AB 692 notably uses the term “worker” instead of “employee” and states that “’worker’ includes, but is not limited to, an employee or prospective employee.” Although legislators removed the express references to independent contractors, freelance workers, externs, interns, apprentices, and sole proprietors that an earlier draft of the law included, there remains ambiguity as to what other categories fit into AB 692’s “worker” definition.

Key Exceptions

AB 692’s prohibition does not apply to the following:

Government Loan Assistance or Repayment Programs: A contract entered into under any loan repayment assistance program or loan forgiveness program provided by a federal, state, or local governmental agency.

Certain Tuition Repayment Contracts for Transferable Credentials: Tuition repayment for a transferable credential if the contract:

  1. Is offered separately from any contract for employment;
  2. Does not require obtaining the transferable credential as a condition of employment;
  3. Specifies the repayment amount before the worker agrees to the contract, and the repayment amount does not exceed the cost to the employer of the transferable credential received by the worker;
  4. Provides for a prorated repayment amount during any required employment period that is proportional to the total repayment amount and the length of the required employment period and does not require an accelerated payment schedule if the worker separates from the employment; and
  5. Does not require repayment to the employer by the worker if the worker is terminated, except if the worker is terminated for misconduct.

A “transferable credential” is defined to mean a degree that is (1) offered by a third-party institution that is accredited and authorized to operate in the state, (2) not required for the worker’s current employment and (3) is transferable and useful for employment beyond the worker’s current employer.
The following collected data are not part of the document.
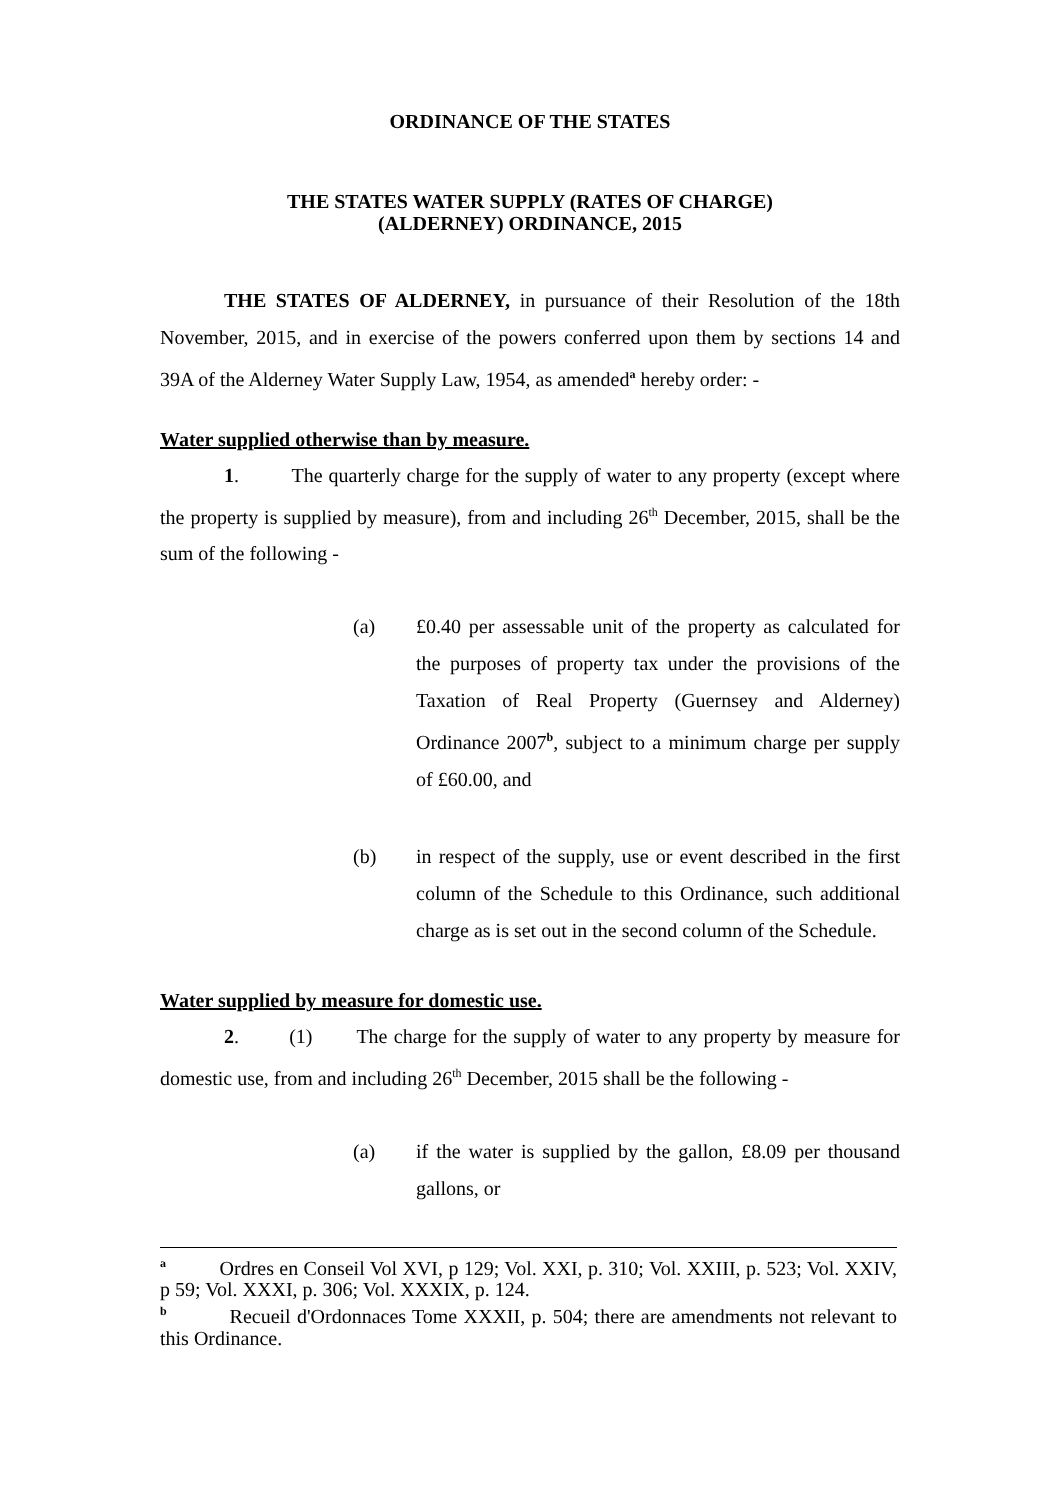ORDINANCE OF THE STATES
THE STATES WATER SUPPLY (RATES OF CHARGE)
(ALDERNEY) ORDINANCE, 2015
THE STATES OF ALDERNEY, in pursuance of their Resolution of the 18th November, 2015, and in exercise of the powers conferred upon them by sections 14 and 39A of the Alderney Water Supply Law, 1954, as amended<sup>a</sup> hereby order: -
Water supplied otherwise than by measure.
1. The quarterly charge for the supply of water to any property (except where the property is supplied by measure), from and including 26<sup>th</sup> December, 2015, shall be the sum of the following -
(a) £0.40 per assessable unit of the property as calculated for the purposes of property tax under the provisions of the Taxation of Real Property (Guernsey and Alderney) Ordinance 2007<sup>b</sup>, subject to a minimum charge per supply of £60.00, and
(b) in respect of the supply, use or event described in the first column of the Schedule to this Ordinance, such additional charge as is set out in the second column of the Schedule.
Water supplied by measure for domestic use.
2. (1) The charge for the supply of water to any property by measure for domestic use, from and including 26<sup>th</sup> December, 2015 shall be the following -
(a) if the water is supplied by the gallon, £8.09 per thousand gallons, or
<sup>a</sup> Ordres en Conseil Vol XVI, p 129; Vol. XXI, p. 310; Vol. XXIII, p. 523; Vol. XXIV, p 59; Vol. XXXI, p. 306; Vol. XXXIX, p. 124.
<sup>b</sup> Recueil d'Ordonnaces Tome XXXII, p. 504; there are amendments not relevant to this Ordinance.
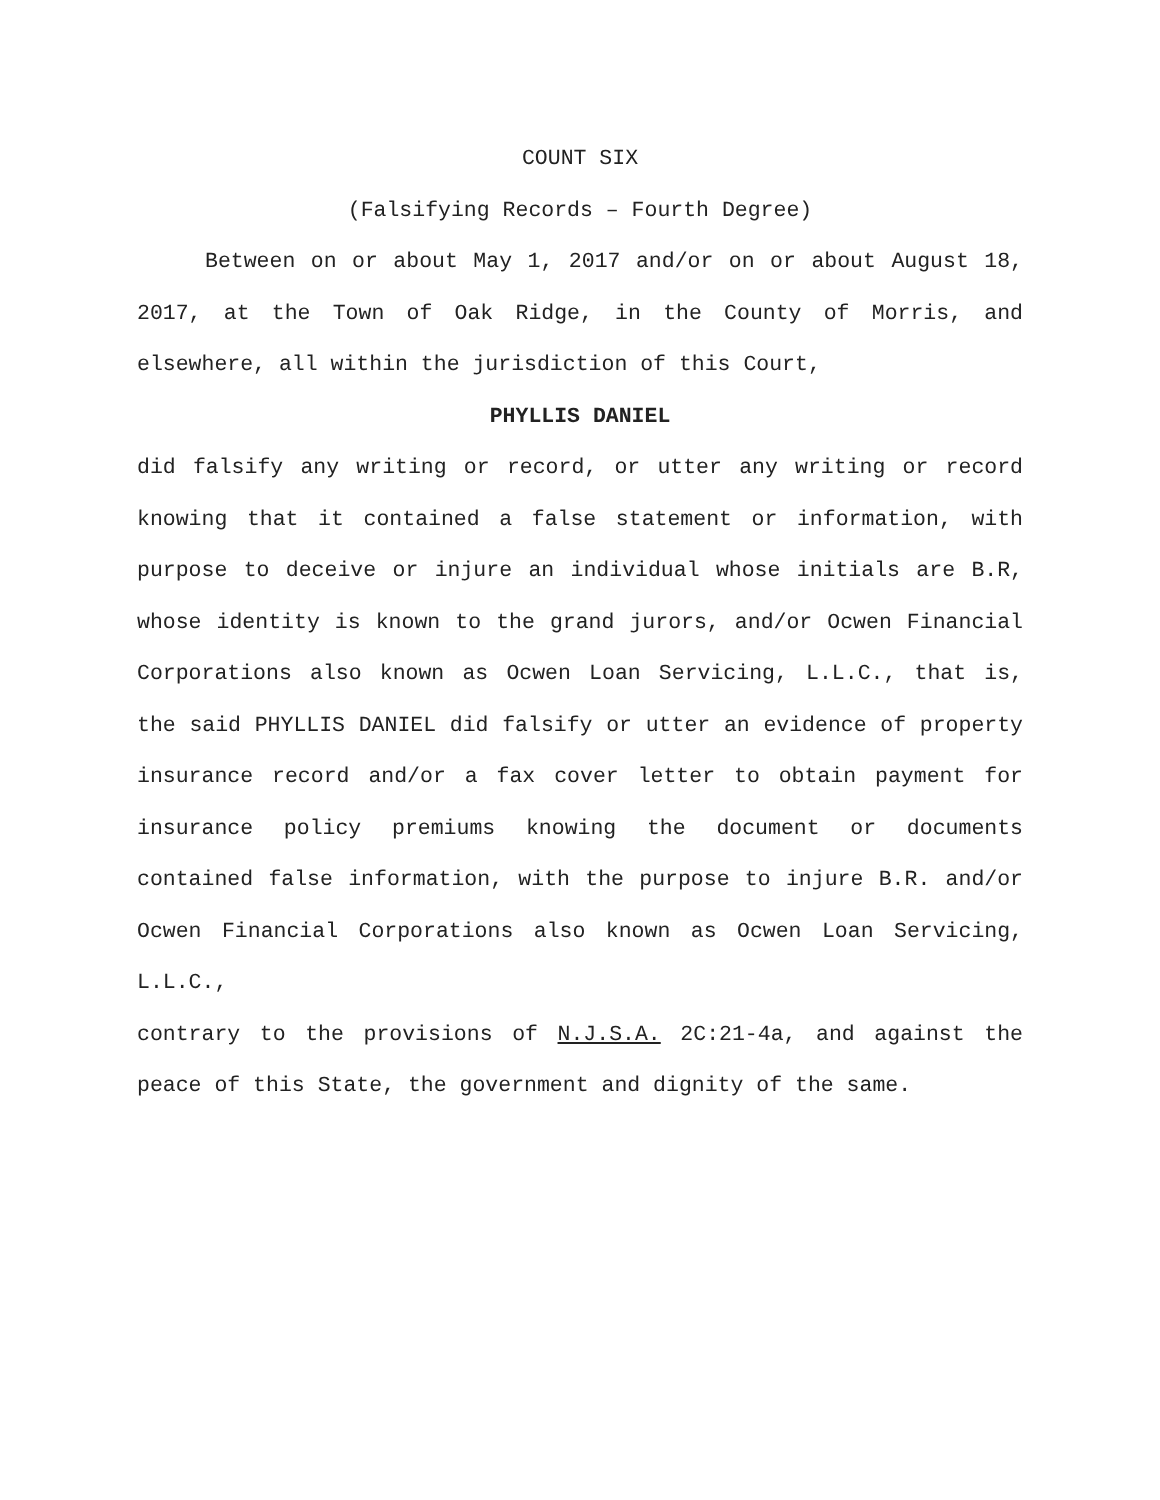COUNT SIX
(Falsifying Records – Fourth Degree)
Between on or about May 1, 2017 and/or on or about August 18, 2017, at the Town of Oak Ridge, in the County of Morris, and elsewhere, all within the jurisdiction of this Court,
PHYLLIS DANIEL
did falsify any writing or record, or utter any writing or record knowing that it contained a false statement or information, with purpose to deceive or injure an individual whose initials are B.R, whose identity is known to the grand jurors, and/or Ocwen Financial Corporations also known as Ocwen Loan Servicing, L.L.C., that is, the said PHYLLIS DANIEL did falsify or utter an evidence of property insurance record and/or a fax cover letter to obtain payment for insurance policy premiums knowing the document or documents contained false information, with the purpose to injure B.R. and/or Ocwen Financial Corporations also known as Ocwen Loan Servicing, L.L.C.,
contrary to the provisions of N.J.S.A. 2C:21-4a, and against the peace of this State, the government and dignity of the same.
Signing or Retention Bonuses: A contract for a discretionary or unearned payment, including a financial bonus, at the beginning of employment that is not tied to the employee’s job performance, provided that:

  1. The repayment terms are included in an agreement separate from the primary employment contract;
  2. The employees are notified that they have the right to consult an attorney regarding the agreement and are given a reasonable time period of at least five business days to do so before executing the agreement;
  3. The repayment obligation for early separation from employment is not subject to interest and is prorated based on the remaining term of the retention period, which cannot exceed two years from the employee’s receipt of the payment;
  4. The employee has an option to defer receipt of the payment to the end of the retention period without any repayment obligation; and
  5. The employee’s separation from employment prior to the retention period was either at the employee’s sole election, or at the employer’s election for employee misconduct.

Penalties and Enforcement

Importantly, AB 692 is not retroactive; so, repayment provisions in existing employment agreements are unaffected and remain enforceable. However, employment agreements entered into after January 1, 2026, that contain prohibited repayment provisions are not only void and unenforceable, they are unlawful. An employer found liable for including a prohibited repayment provision is subject to minimum damages of $5,000 per affected employee, in addition to injunctive relief and attorney’s fees.

Why It Matters

Repayment provisions are common in the healthcare industry. As the new year approaches, providers should review their template employment agreements and update them to comply with AB 692. Providers who want to implement signing or retention bonuses, or to seek employee repayment for tuition costs, should remove those provisions from general employment agreements and place them into separate agreements that meet AB 692’s requirements.